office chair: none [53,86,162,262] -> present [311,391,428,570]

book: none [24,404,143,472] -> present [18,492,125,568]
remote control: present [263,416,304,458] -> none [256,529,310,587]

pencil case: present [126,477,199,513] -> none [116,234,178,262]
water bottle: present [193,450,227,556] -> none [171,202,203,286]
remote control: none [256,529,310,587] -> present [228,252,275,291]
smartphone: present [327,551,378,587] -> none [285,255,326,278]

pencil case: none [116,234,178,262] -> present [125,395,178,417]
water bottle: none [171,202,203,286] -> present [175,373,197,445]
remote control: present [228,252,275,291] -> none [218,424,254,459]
******************************
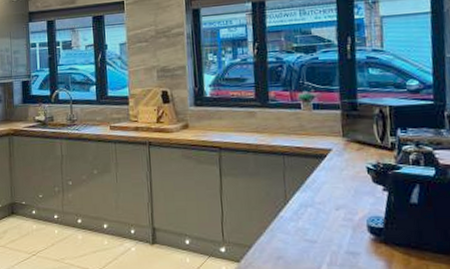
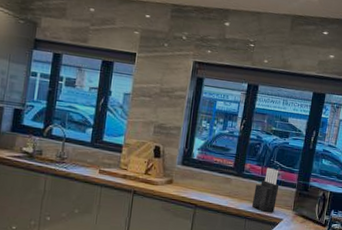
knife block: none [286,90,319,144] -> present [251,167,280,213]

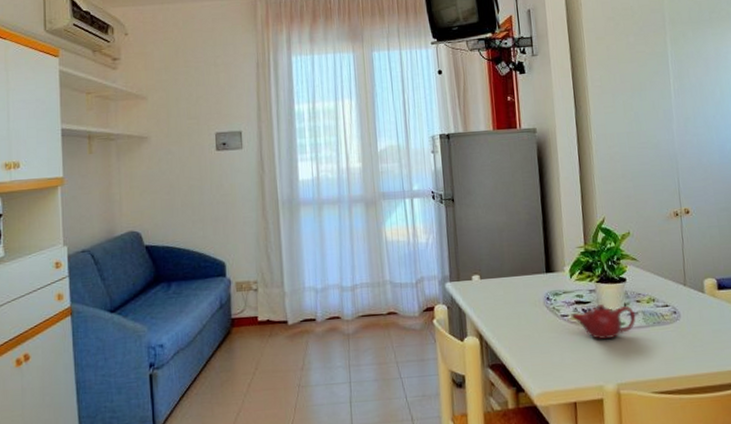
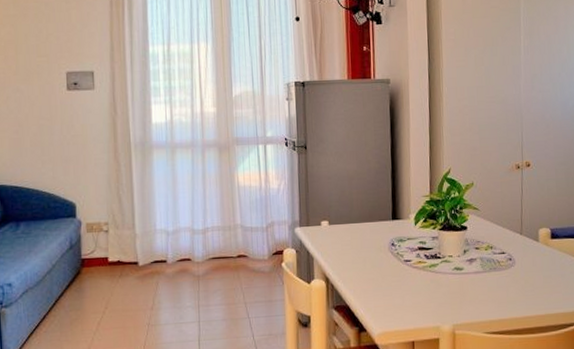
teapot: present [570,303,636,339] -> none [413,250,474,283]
******************************
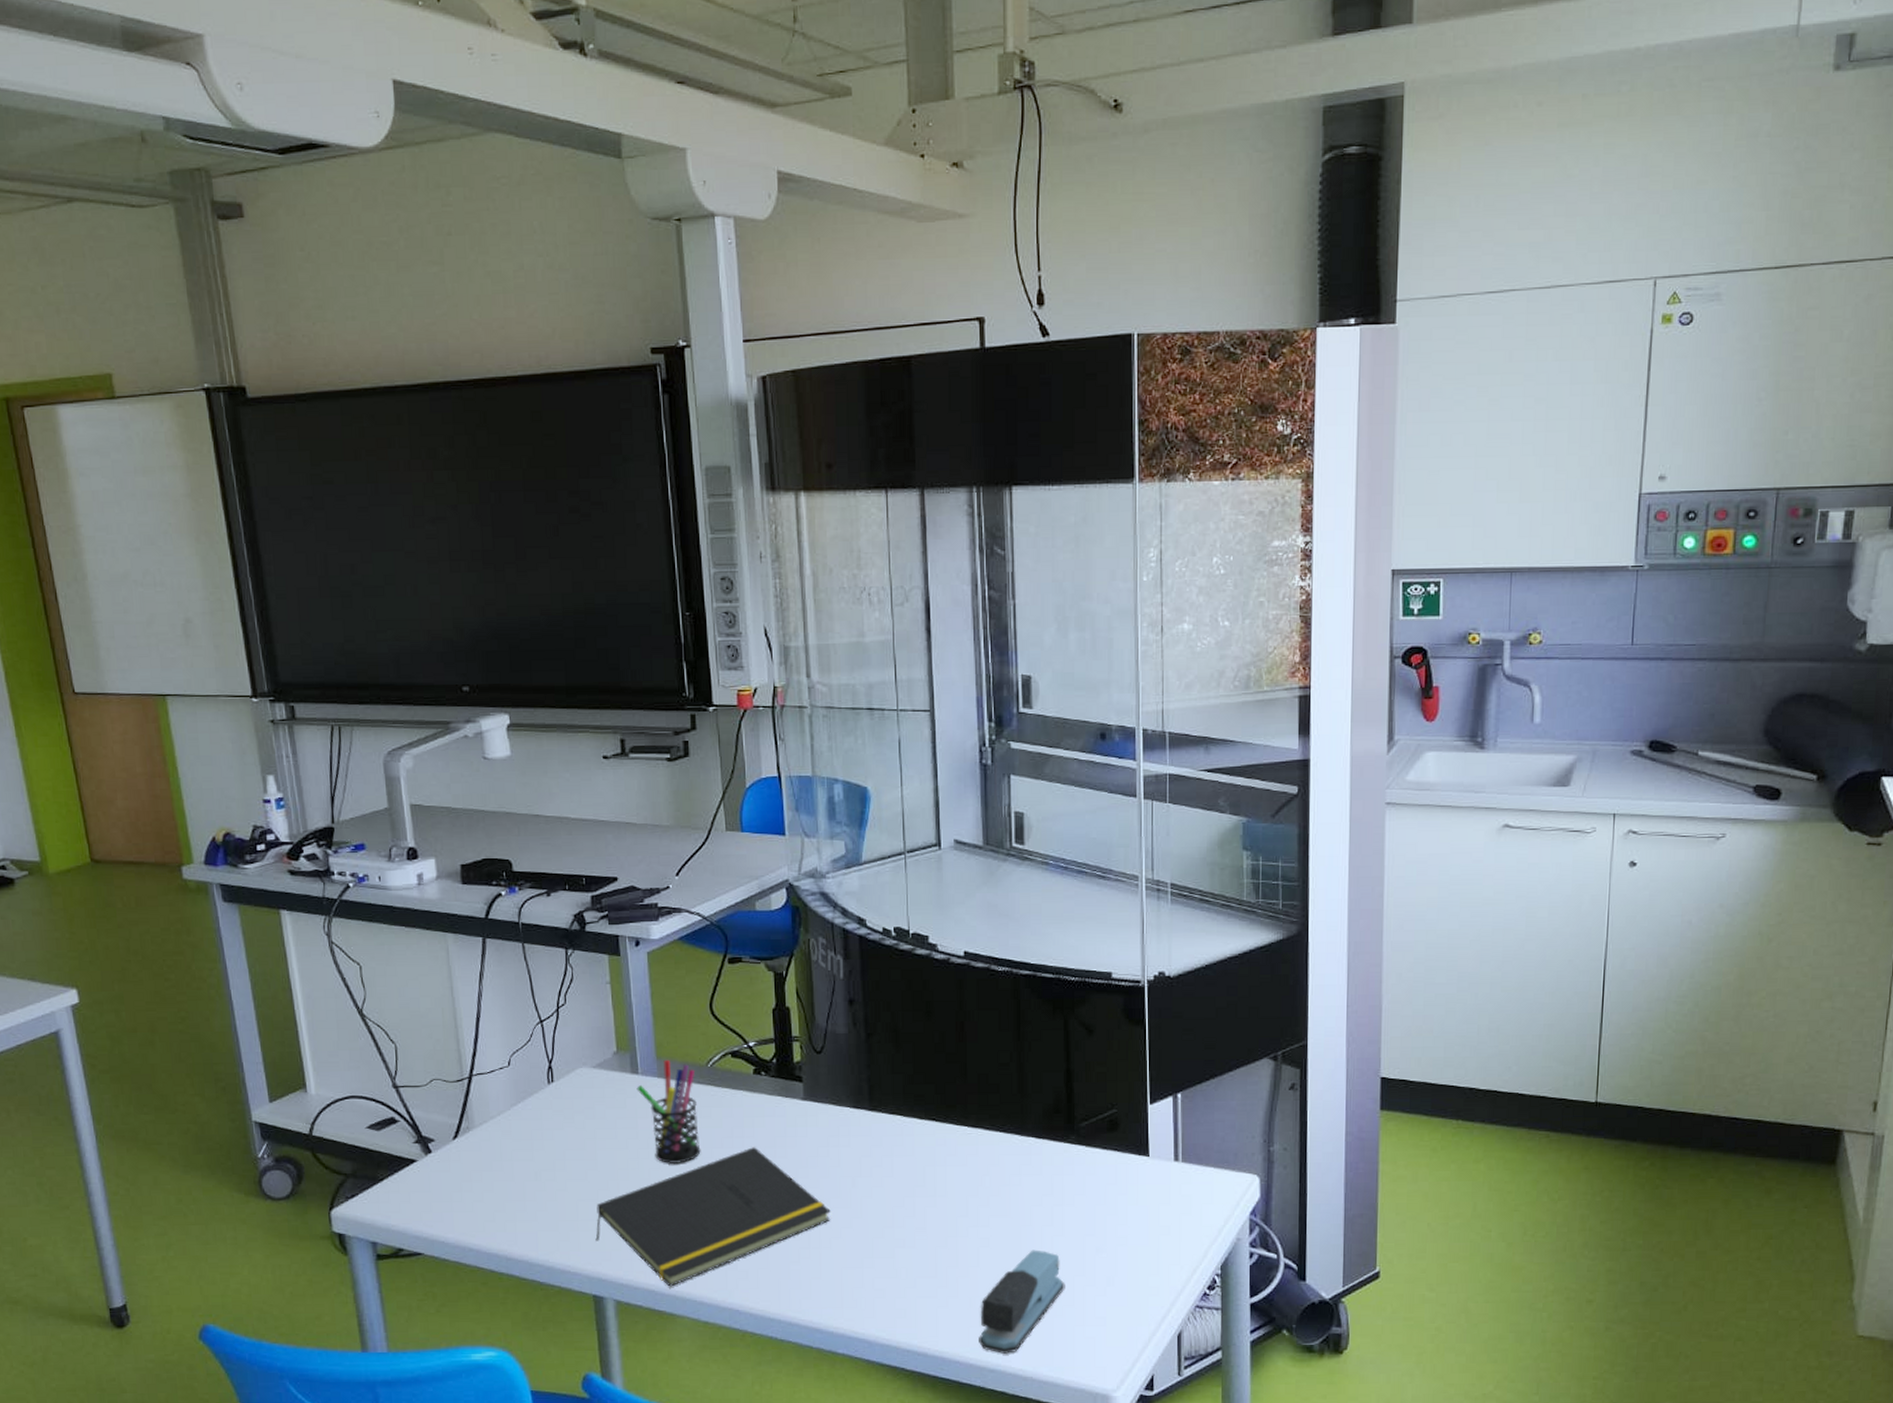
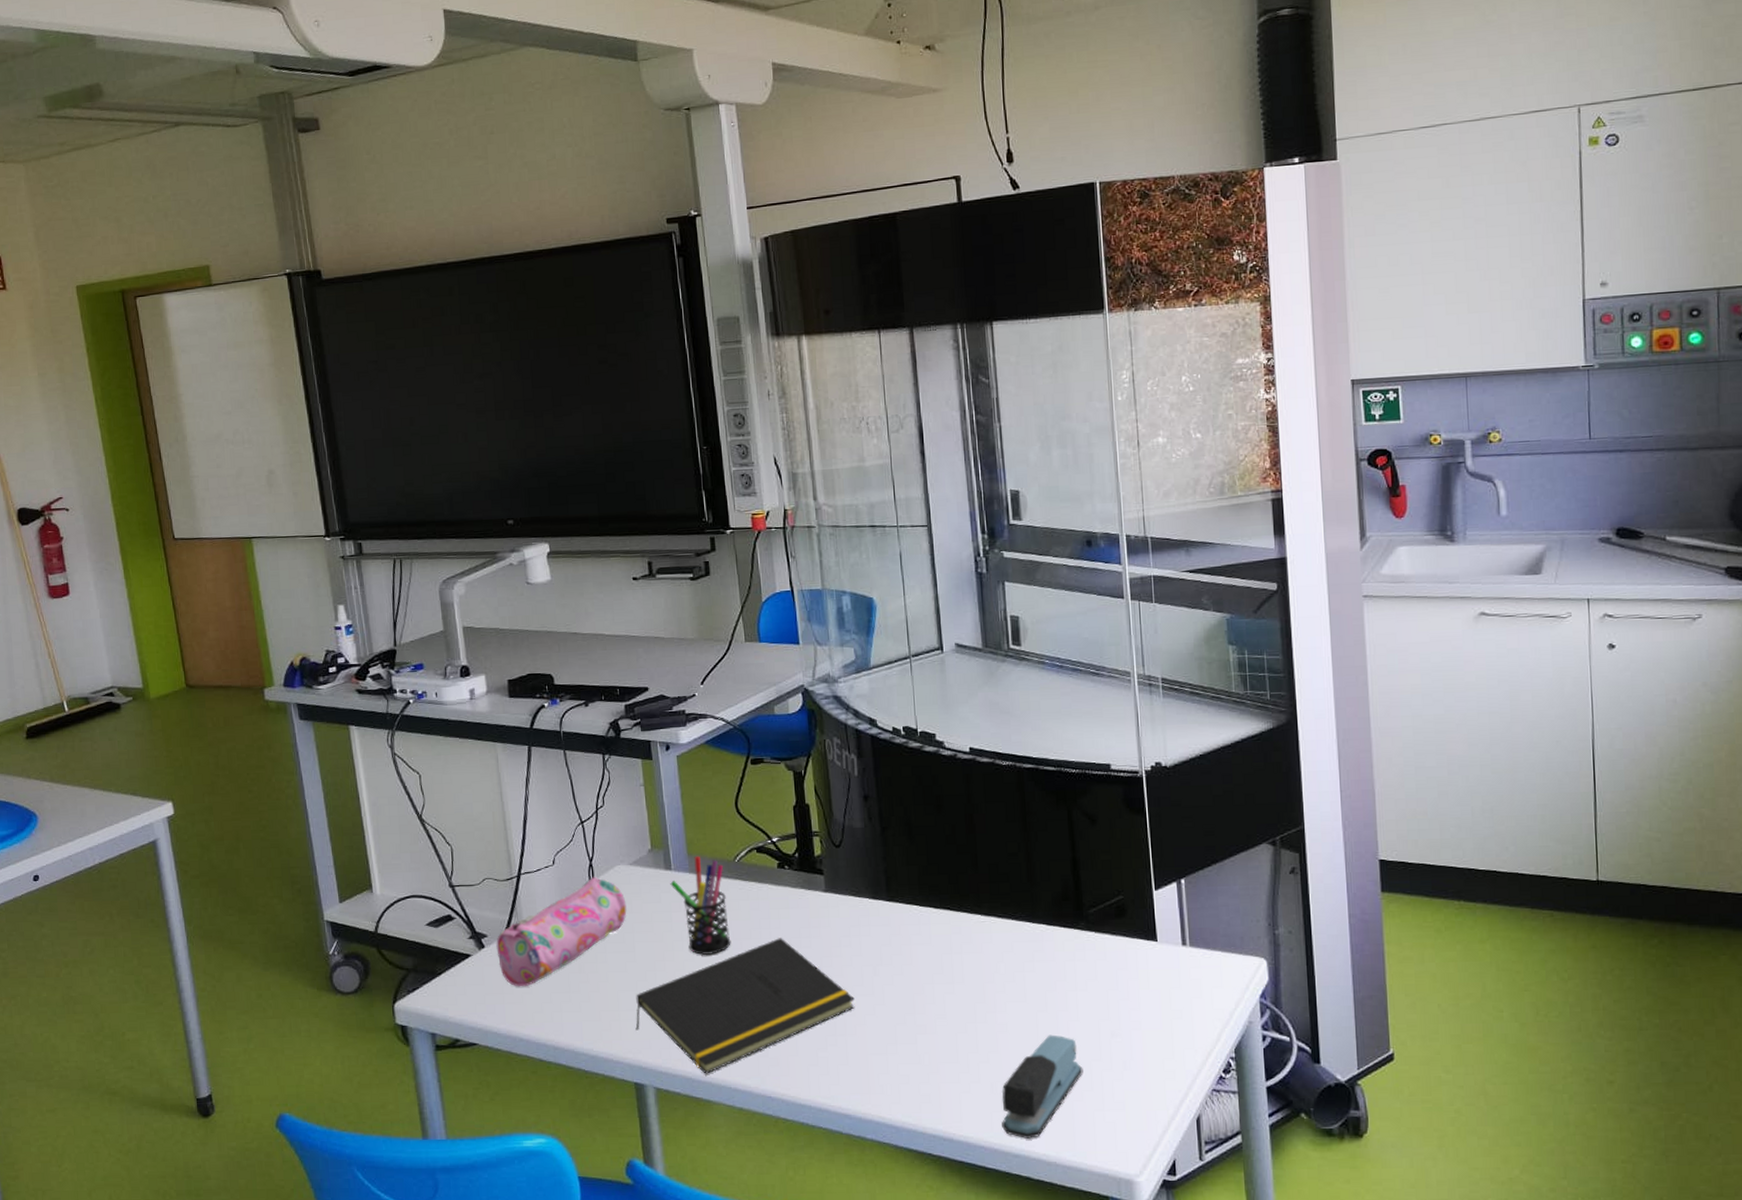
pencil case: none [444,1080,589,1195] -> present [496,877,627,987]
******************************
**EXERCISE OBJECTIVE**
Only one stretch of the records above is wanted: the lines between the one holding "office chair: none" and the one holding "water bottle: present", inclusive, reproduced exactly.

**TASK RESULT**
office chair: none [53,86,162,262] -> present [311,391,428,570]

book: none [24,404,143,472] -> present [18,492,125,568]
remote control: present [263,416,304,458] -> none [256,529,310,587]

pencil case: present [126,477,199,513] -> none [116,234,178,262]
water bottle: present [193,450,227,556] -> none [171,202,203,286]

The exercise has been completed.